Energieeffizienz ist kein Zufallsprodukt, sondern das Ergebnis einer konsequenten technischen Strategie. Mein Ziel ist der Wechsel von der passiven Netznutzung zum aktiven Lastmanagement.
Das angestrebte Setup für maximale Kosteneffizienz und Netzstabilität.
Wo wir heute stehen und warum bestimmte Schritte (noch) nicht erfolgt sind.
PV-Anlage: In Betrieb mit hoher Altförderung (43 ct Einspeisevergütung / 25 ct Eigenverbrauchsbonus).
Netzentgelte: Aktuell Modul 1 (Pauschale Erstattung), da die technischen Voraussetzungen für Modul 3 fehlen.
Infrastruktur: Vorbereitung der Zählerschränke für den iMsys-Einbau abgeschlossen.
Kein Speicher: Aufgrund der hohen Eigenverbrauchs-Subvention (25 ct) ist ein physischer Speicher aktuell ökonomisch noch nicht sinnvoll.
Warten auf iMsys: Der Messstellenbetreiber (SWM) ist informiert; ohne das intelligente Messsystem ist kein Modul 3 möglich.
Wartestellung Modul 3: Die Beantragung ist vorbereitet, kann aber regulatorisch und technisch nicht vor Herbst 2026 finalisiert werden.
Warum aktuell noch kein physischer Speicher?
Trotz meiner Affinität zu moderner Technik (Sigenergy) ist die Entscheidung gegen einen aktuellen Speicher rein ökonomisch: Dank meiner Altanlage erhalte ich 43 ct/kWhEinspeisevergütung und einen zusätzlichen 25 ct/kWh Bonus für den Eigenverbrauch.
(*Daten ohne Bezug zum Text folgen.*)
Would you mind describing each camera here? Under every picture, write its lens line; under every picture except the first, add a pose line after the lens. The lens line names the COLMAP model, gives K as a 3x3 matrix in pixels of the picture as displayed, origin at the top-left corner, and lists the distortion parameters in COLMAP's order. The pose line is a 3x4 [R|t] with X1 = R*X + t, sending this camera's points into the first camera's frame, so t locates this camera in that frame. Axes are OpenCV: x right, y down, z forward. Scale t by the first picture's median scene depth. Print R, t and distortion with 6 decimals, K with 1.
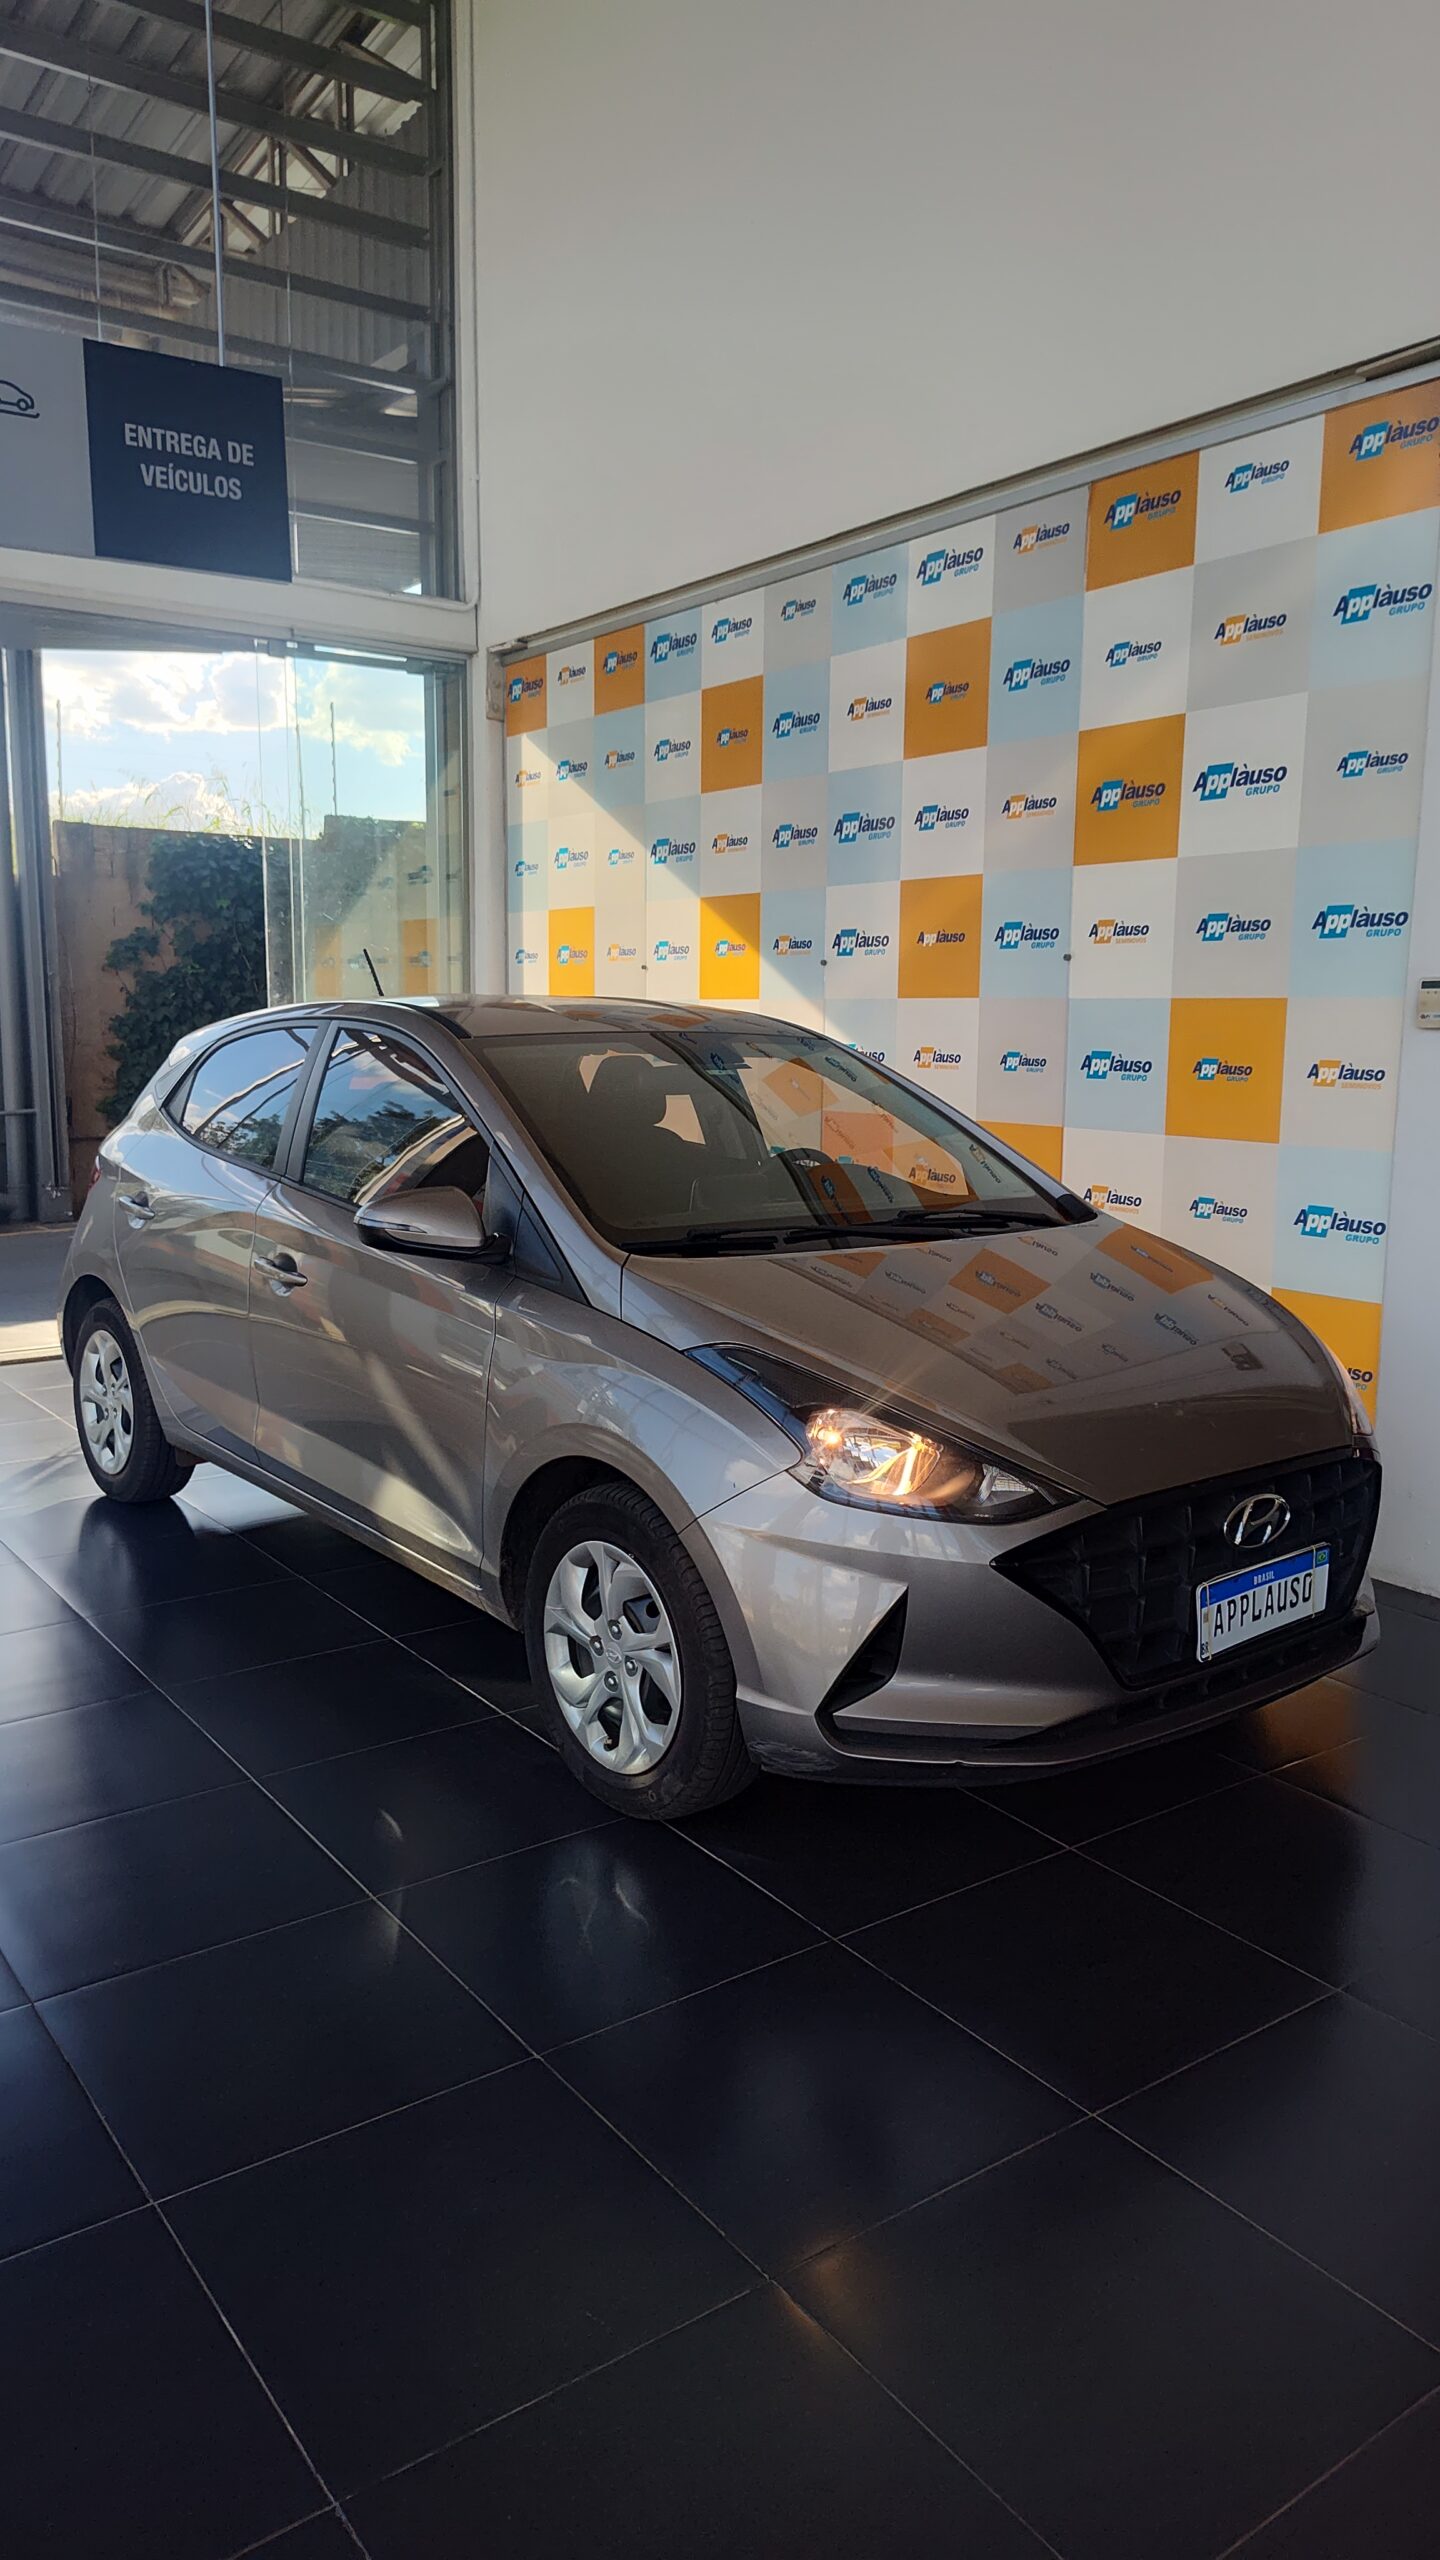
lens RADIAL K [[1764.9, 0, 720.0], [0, 1764.9, 1280.0], [0, 0, 1]] dist [0.046251, -0.056688]
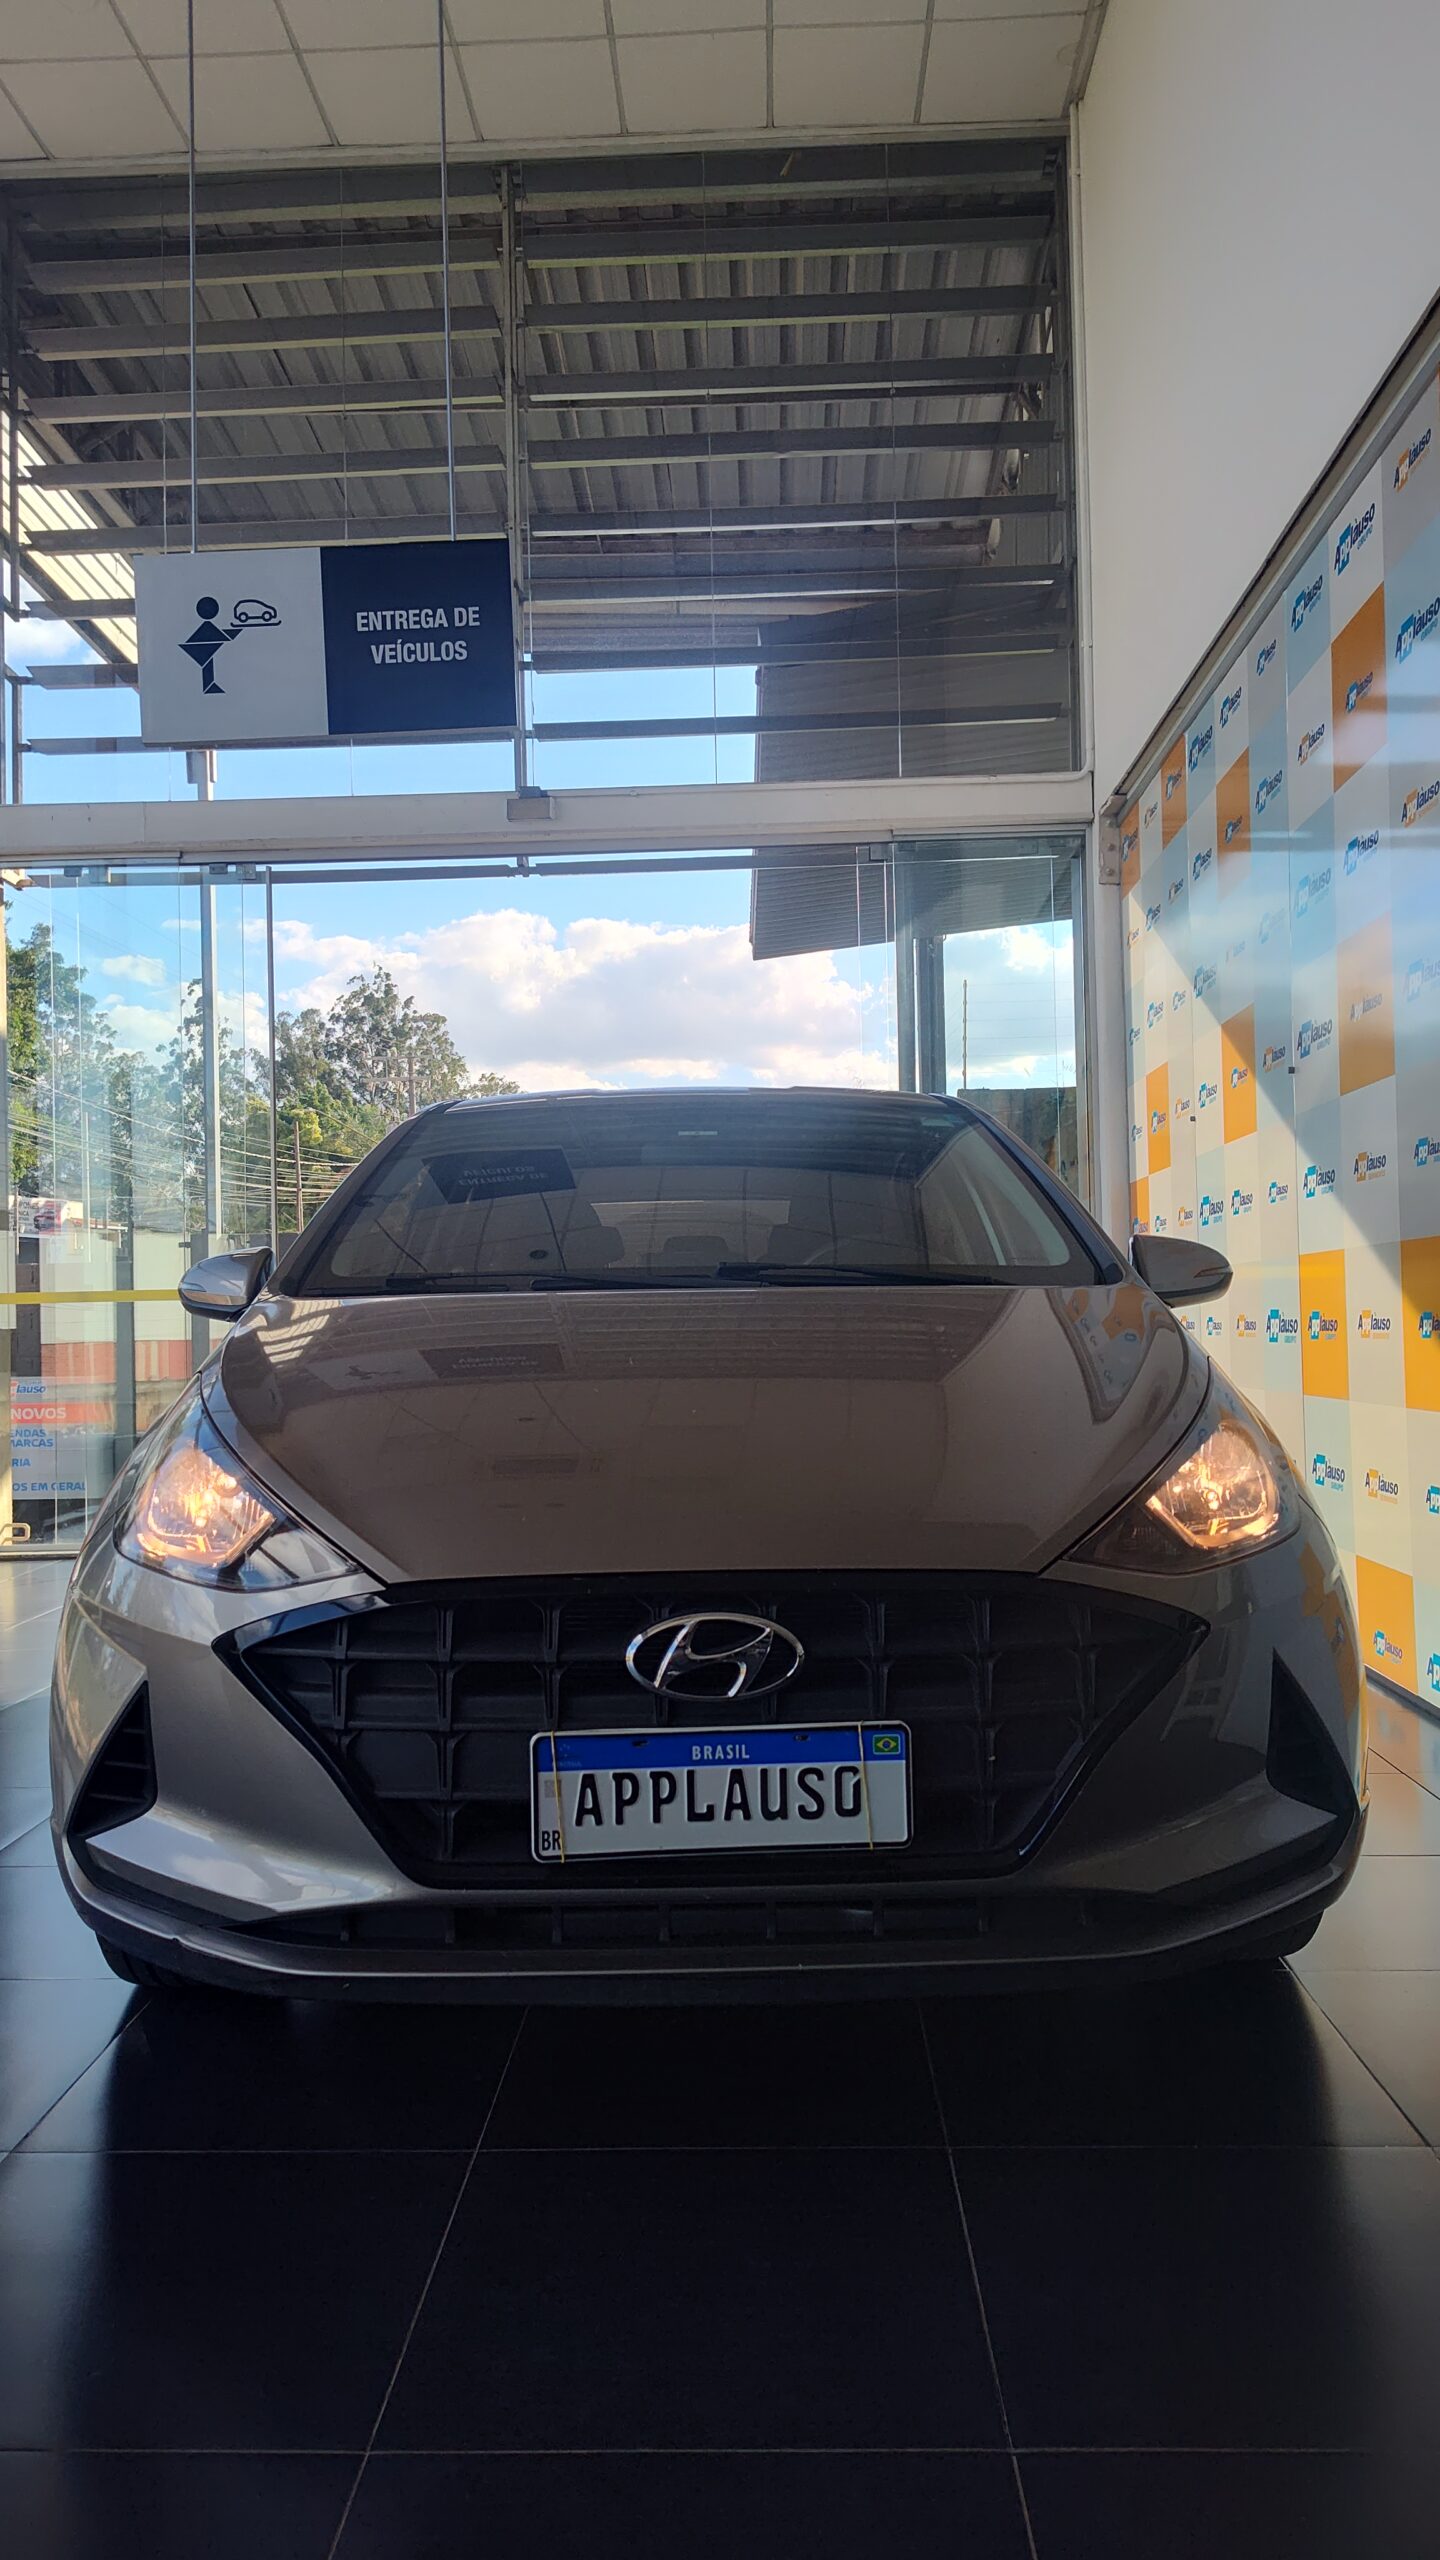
lens RADIAL K [[1764.9, 0, 720.0], [0, 1764.9, 1280.0], [0, 0, 1]] dist [0.046251, -0.056688]
pose [[0.794550, -0.040782, -0.605828, 0.481046], [-0.063181, 0.986773, -0.149288, 0.068846], [0.603903, 0.156894, 0.781464, 0.347938]]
In dieser Konstellation fungiert das öffentliche Netz und die staatliche Förderung als mein „finanzieller Speicher“. Ein physischer Batteriespeicher würde die Amortisation aktuell unnötig verlängern.
📈 3. Die Roadmap: Der Weg zum Ziel
Schritt-für-Schritt-Planung der technischen Umsetzung.
Meilenstein 1: Installation und Inbetriebnahme des iMsys (Gateway).
Meilenstein 2: Umstellung auf den dynamischen Octopus-Tarif mit nativer App-Steuerung.
Meilenstein 3 (Herbst '26): Wechsel auf Modul 3 Netzentgelte und Implementierung der automatisierten Lastverschiebung.
Meilenstein 4: Finalisierung der Speicher-Strategie (Sobald die PV-Förderung ausläuft oder die Marktpreise für Arbitrage lukrativer werden).
„Ein intelligentes System zeichnet sich dadurch aus, dass es zum richtigen Zeitpunkt das Richtige tut. Aktuell ist es klug, die hohe Einspeisevergütung mitzunehmen und auf Modul 1 zu setzen. Sinnvoll ist es nun sich darauf vorzubereiten, dass iMsys und Modul 3 das Spielfeld eröffnen.“
Und man muss leider auch festhalten, dass die handelnden Instanzen noch nicht ausreichend vorbereitet sind, so können viele Netzbetreiber Modul 3 weder technisch noch systemseitig abbilden und auch die reine Installation des iMsys scheint "schwierig"
Der Wechsel von Modul 1 zu Modul 3 (§ 14a EnWG)
Aktuell nutze ich Modul 1 (die pauschale Reduzierung der Netzentgelte). Das Ziel ist jedoch Modul 3: Die zeitvariable Netzentgeltabrechnung.
Die Logik: In Verbindung mit dem iMsys (Intelligentes Messsystem) und dem EMS (Energy Management System) schieben wir die Lasten meiner zwei E-Autos (Tesla & Mini) sowie des zukünftigen Speichers exakt in die Zeitfenster, in denen das Netz unterlastet und der Strompreis am geringsten ist. Wir optimieren also nicht nur den Preis der Energie, sondern auch den Preis des Transports.